What I found even more provocative was their suggestion to apply the same principle to our relationships:
“The potential payoff of a dare-to-be-bad mindset can be easiest to envision in a one-on-one relationship. ...Consider the following trade-off: What if Super You showed up when it mattered most to them, but it meant that Average You—or even Bummer You—showed up when it mattered least? How would your relationship change as a result?”
This is not an argument for meeting every single need for the other person in the relationship. Rather, it’s an argument for delivering on what’s most important to them. Frei and Morriss even provide this interesting chart for how one might map their relationship "performance" across different dimensions.

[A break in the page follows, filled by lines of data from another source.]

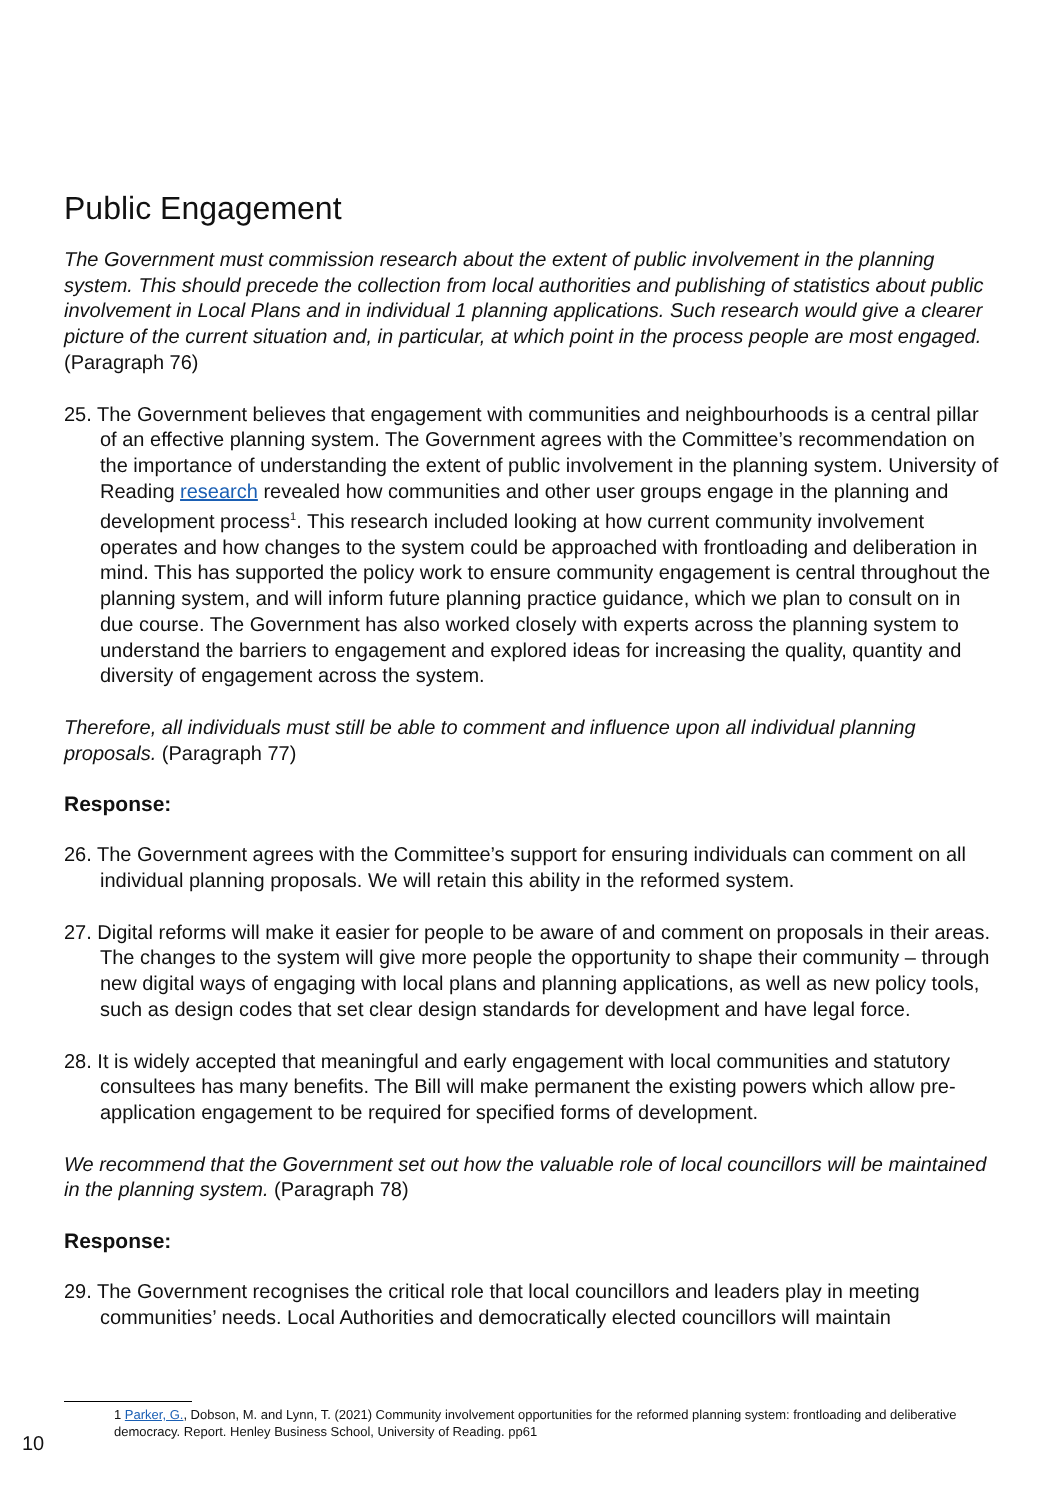Public Engagement
The Government must commission research about the extent of public involvement in the planning system. This should precede the collection from local authorities and publishing of statistics about public involvement in Local Plans and in individual 1 planning applications. Such research would give a clearer picture of the current situation and, in particular, at which point in the process people are most engaged. (Paragraph 76)
25. The Government believes that engagement with communities and neighbourhoods is a central pillar of an effective planning system. The Government agrees with the Committee’s recommendation on the importance of understanding the extent of public involvement in the planning system. University of Reading research revealed how communities and other user groups engage in the planning and development process<sup>1</sup>. This research included looking at how current community involvement operates and how changes to the system could be approached with frontloading and deliberation in mind. This has supported the policy work to ensure community engagement is central throughout the planning system, and will inform future planning practice guidance, which we plan to consult on in due course. The Government has also worked closely with experts across the planning system to understand the barriers to engagement and explored ideas for increasing the quality, quantity and diversity of engagement across the system.
Therefore, all individuals must still be able to comment and influence upon all individual planning proposals. (Paragraph 77)
Response:
26. The Government agrees with the Committee’s support for ensuring individuals can comment on all individual planning proposals. We will retain this ability in the reformed system.
27. Digital reforms will make it easier for people to be aware of and comment on proposals in their areas. The changes to the system will give more people the opportunity to shape their community – through new digital ways of engaging with local plans and planning applications, as well as new policy tools, such as design codes that set clear design standards for development and have legal force.
28. It is widely accepted that meaningful and early engagement with local communities and statutory consultees has many benefits. The Bill will make permanent the existing powers which allow pre-application engagement to be required for specified forms of development.
We recommend that the Government set out how the valuable role of local councillors will be maintained in the planning system. (Paragraph 78)
Response:
29. The Government recognises the critical role that local councillors and leaders play in meeting communities’ needs. Local Authorities and democratically elected councillors will maintain
1 Parker, G., Dobson, M. and Lynn, T. (2021) Community involvement opportunities for the reformed planning system: frontloading and deliberative democracy. Report. Henley Business School, University of Reading. pp61
10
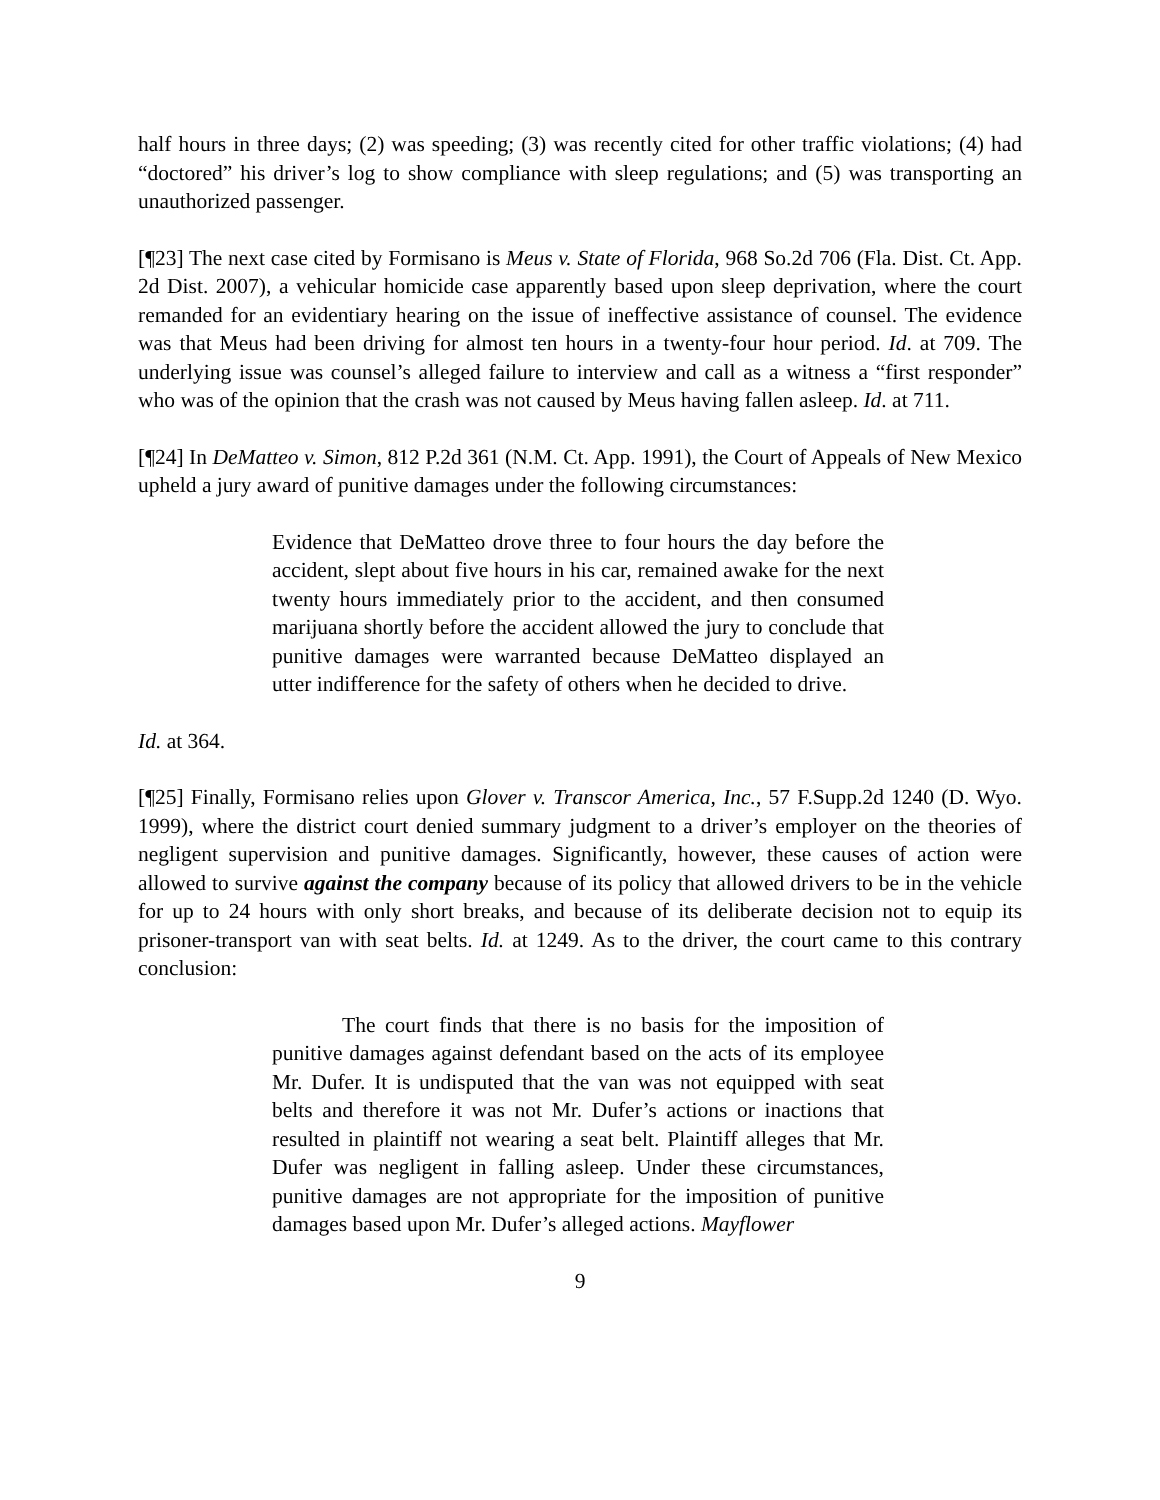half hours in three days; (2) was speeding; (3) was recently cited for other traffic violations; (4) had “doctored” his driver’s log to show compliance with sleep regulations; and (5) was transporting an unauthorized passenger.
[¶23] The next case cited by Formisano is Meus v. State of Florida, 968 So.2d 706 (Fla. Dist. Ct. App. 2d Dist. 2007), a vehicular homicide case apparently based upon sleep deprivation, where the court remanded for an evidentiary hearing on the issue of ineffective assistance of counsel. The evidence was that Meus had been driving for almost ten hours in a twenty-four hour period. Id. at 709. The underlying issue was counsel’s alleged failure to interview and call as a witness a “first responder” who was of the opinion that the crash was not caused by Meus having fallen asleep. Id. at 711.
[¶24] In DeMatteo v. Simon, 812 P.2d 361 (N.M. Ct. App. 1991), the Court of Appeals of New Mexico upheld a jury award of punitive damages under the following circumstances:
Evidence that DeMatteo drove three to four hours the day before the accident, slept about five hours in his car, remained awake for the next twenty hours immediately prior to the accident, and then consumed marijuana shortly before the accident allowed the jury to conclude that punitive damages were warranted because DeMatteo displayed an utter indifference for the safety of others when he decided to drive.
Id. at 364.
[¶25] Finally, Formisano relies upon Glover v. Transcor America, Inc., 57 F.Supp.2d 1240 (D. Wyo. 1999), where the district court denied summary judgment to a driver’s employer on the theories of negligent supervision and punitive damages. Significantly, however, these causes of action were allowed to survive against the company because of its policy that allowed drivers to be in the vehicle for up to 24 hours with only short breaks, and because of its deliberate decision not to equip its prisoner-transport van with seat belts. Id. at 1249. As to the driver, the court came to this contrary conclusion:
The court finds that there is no basis for the imposition of punitive damages against defendant based on the acts of its employee Mr. Dufer. It is undisputed that the van was not equipped with seat belts and therefore it was not Mr. Dufer’s actions or inactions that resulted in plaintiff not wearing a seat belt. Plaintiff alleges that Mr. Dufer was negligent in falling asleep. Under these circumstances, punitive damages are not appropriate for the imposition of punitive damages based upon Mr. Dufer’s alleged actions. Mayflower
9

But here’s the rub: We can only know for sure what’s most important to those in our lives if we ask. And most of us, me included, aren’t great at asking (though we’re great at making assumptions!).

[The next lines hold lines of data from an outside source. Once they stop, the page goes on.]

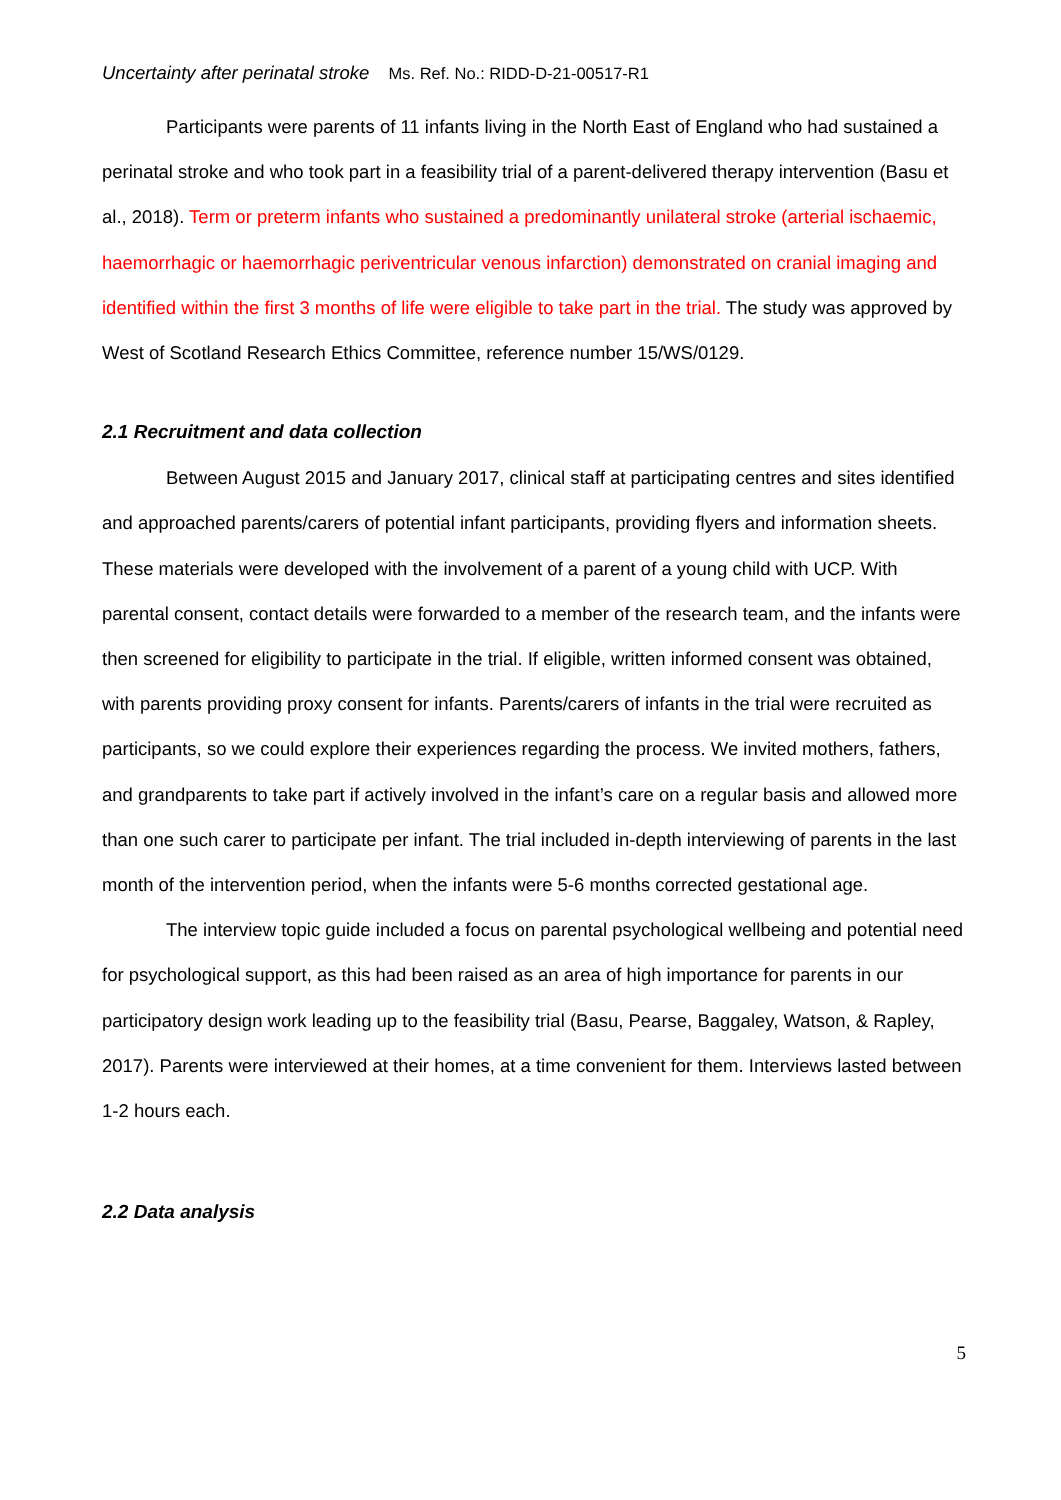Uncertainty after perinatal stroke Ms. Ref. No.: RIDD-D-21-00517-R1
Participants were parents of 11 infants living in the North East of England who had sustained a perinatal stroke and who took part in a feasibility trial of a parent-delivered therapy intervention (Basu et al., 2018). Term or preterm infants who sustained a predominantly unilateral stroke (arterial ischaemic, haemorrhagic or haemorrhagic periventricular venous infarction) demonstrated on cranial imaging and identified within the first 3 months of life were eligible to take part in the trial. The study was approved by West of Scotland Research Ethics Committee, reference number 15/WS/0129.
2.1 Recruitment and data collection
Between August 2015 and January 2017, clinical staff at participating centres and sites identified and approached parents/carers of potential infant participants, providing flyers and information sheets. These materials were developed with the involvement of a parent of a young child with UCP. With parental consent, contact details were forwarded to a member of the research team, and the infants were then screened for eligibility to participate in the trial. If eligible, written informed consent was obtained, with parents providing proxy consent for infants. Parents/carers of infants in the trial were recruited as participants, so we could explore their experiences regarding the process. We invited mothers, fathers, and grandparents to take part if actively involved in the infant’s care on a regular basis and allowed more than one such carer to participate per infant. The trial included in-depth interviewing of parents in the last month of the intervention period, when the infants were 5-6 months corrected gestational age.
The interview topic guide included a focus on parental psychological wellbeing and potential need for psychological support, as this had been raised as an area of high importance for parents in our participatory design work leading up to the feasibility trial (Basu, Pearse, Baggaley, Watson, & Rapley, 2017). Parents were interviewed at their homes, at a time convenient for them. Interviews lasted between 1-2 hours each.
2.2 Data analysis
5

One routine that might be useful comes from Having It All...and Making It Work by HBS professor Quinn Mills (who also happened to be my undergrad thesis advisor). He writes, “I deal with these issues by frequently sitting down as a family and talking about the time we spend together and what each member needs.”
This isn’t a weekly planning and logistics meeting. Mills is talking about a deeper conversation, one that assumes that our emotional needs change over time. By bringing that deeper conversation and awareness to the forefront, it provides an opportunity to optimize our relationship investments given our limited time.
So which of your relationships might you “optimize” this week?
A QUOTE I’VE BEEN THINKING ABOUT
Reflecting on a busy last week in which I allowed meetings to creep into the long blocks of time that are otherwise reserved for reading, writing, and being creative:
“Spend enough time in a state of frenetic shallowness and you permanently reduce your capacity to perform deep work.”